Following several years of trials, feedback, and collected data, Parakh and his students converted their lessons learned into academic publications. In 2020 these efforts earned the “Best Paper” award and also earned the “Innovation Award” in 2021 at CISSE.

Bommanapally, who helped develop QUASIM as a master’s student before returning to complete her Ph.D. at UNO following a stint working for a software company in California, says that the adaptive learning used in these platforms is likely to become the rule, rather than the exception, in the future.

“Even though digital tools, especially after COVID, make information more accessible, it can be more difficult to replace the one-on-one, personal interactions you have with others that help facilitate learning and make students successful.”
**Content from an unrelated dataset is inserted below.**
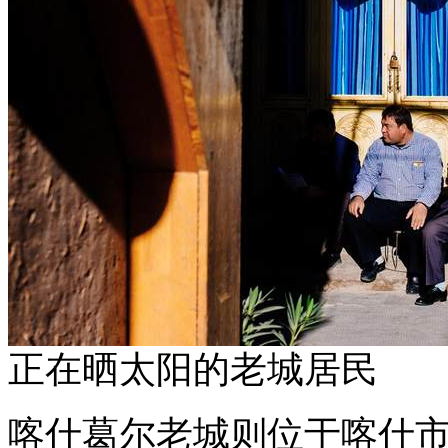
正在晒太阳的老城居民
喀什葛尔老城则位于喀什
Accessing an Exceptional Future Through UNO

Since Parakh began his efforts to expand quantum computing access, he has offered his adaptive learning course, in various stages, to nearly 300 students. Burr, who also works full time as a software engineer in Omaha, and Bommanapally, who wants to help improve how machines can learn and process information, are just two of these students who already have a leg up on their peers in the computer science field.

“Every class I’ve taken so far I immediately turn around and use it at work,” Burr says. “A lot of the work we did in class was matching what we were doing to what large companies were doing now; so, a lot of jobs will be created this field in the coming years. If students are wanting job in cybersecurity, getting involved with something like this early on is very helpful because a lot of companies are looking at quantum computing right now”

Parakh’s ultimate goal? Develop programs that can build off each other to help develop customizable lesson plans for each student to meet their needs and help them not just memorize concepts, but truly learn them.

As of right now, UNO is one of the only – if not the only – university in the country looking to apply these concepts to cutting edge computer science technologies. However, Parakh knows others will soon be trying to catch up, so he and his team continue to look for ways to stay one more step ahead.

“Eventually quantum computing will just be ‘computing’ and then it will be up to our students to get ahead of what comes next.”